4. Compare with the Unix command ``diff test.treebank gold.treebank``
5. Rerun (2.) and (4.) after every change in concrete syntax; extend the tree set
and the gold standard after every new implemented function.
===Sources===
A //good// grammar book
- lots of inflection paradigms
- reasonable chapter on syntax
- traditional terminology for grammatical concepts
A //good// dictionary
- inflection information about words
- verb subcategorization (i.e. case and preposition of complements)
Wikipedia article on the language
Google as "gold standard": is it //rucola// or //ruccola//?
Google translation for suggestions (can't be trusted, though!)
===Compiling the library===
The current development library sources are in ``GF/lib/src``.
Use ``make`` in this directory to compile the libraries.
Use ``runghc Make lang api langs=Mar`` to compile just the language ``Mar``.
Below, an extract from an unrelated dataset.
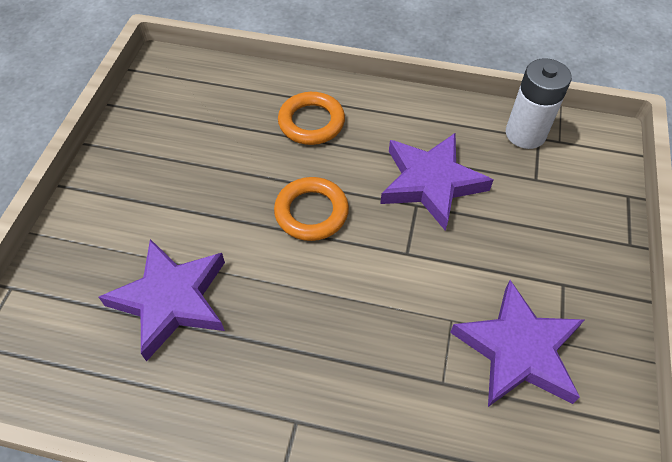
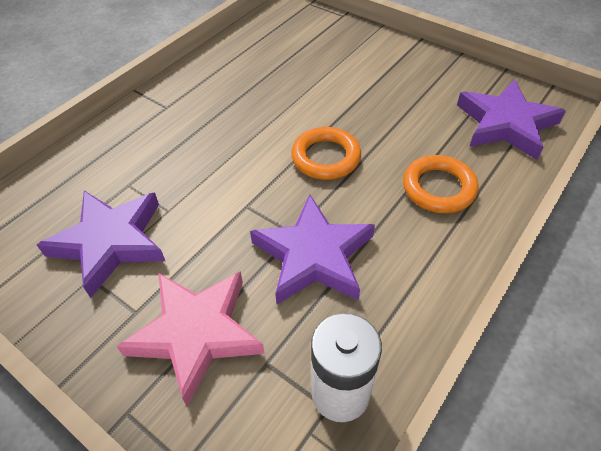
camera: 115 degrees right, 5 degrees down
(171, 300) = (291, 72): purple star -> purple star (505, 124)
(547, 231) = (196, 333): none -> pink star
==Assignment: a good start==
1. Build a directory and a set of files for your target language.
2. Implement some categories, morphological paradigms, and syntax rules.
3. Give the ``lin`` rules of at least 100 entries in ``Lexicon``.
4. Send us: your source files and a treebank of 100 trees with linearizations
in English and your target language. These linearizations should be correct,
and directly generated from your grammar implementation.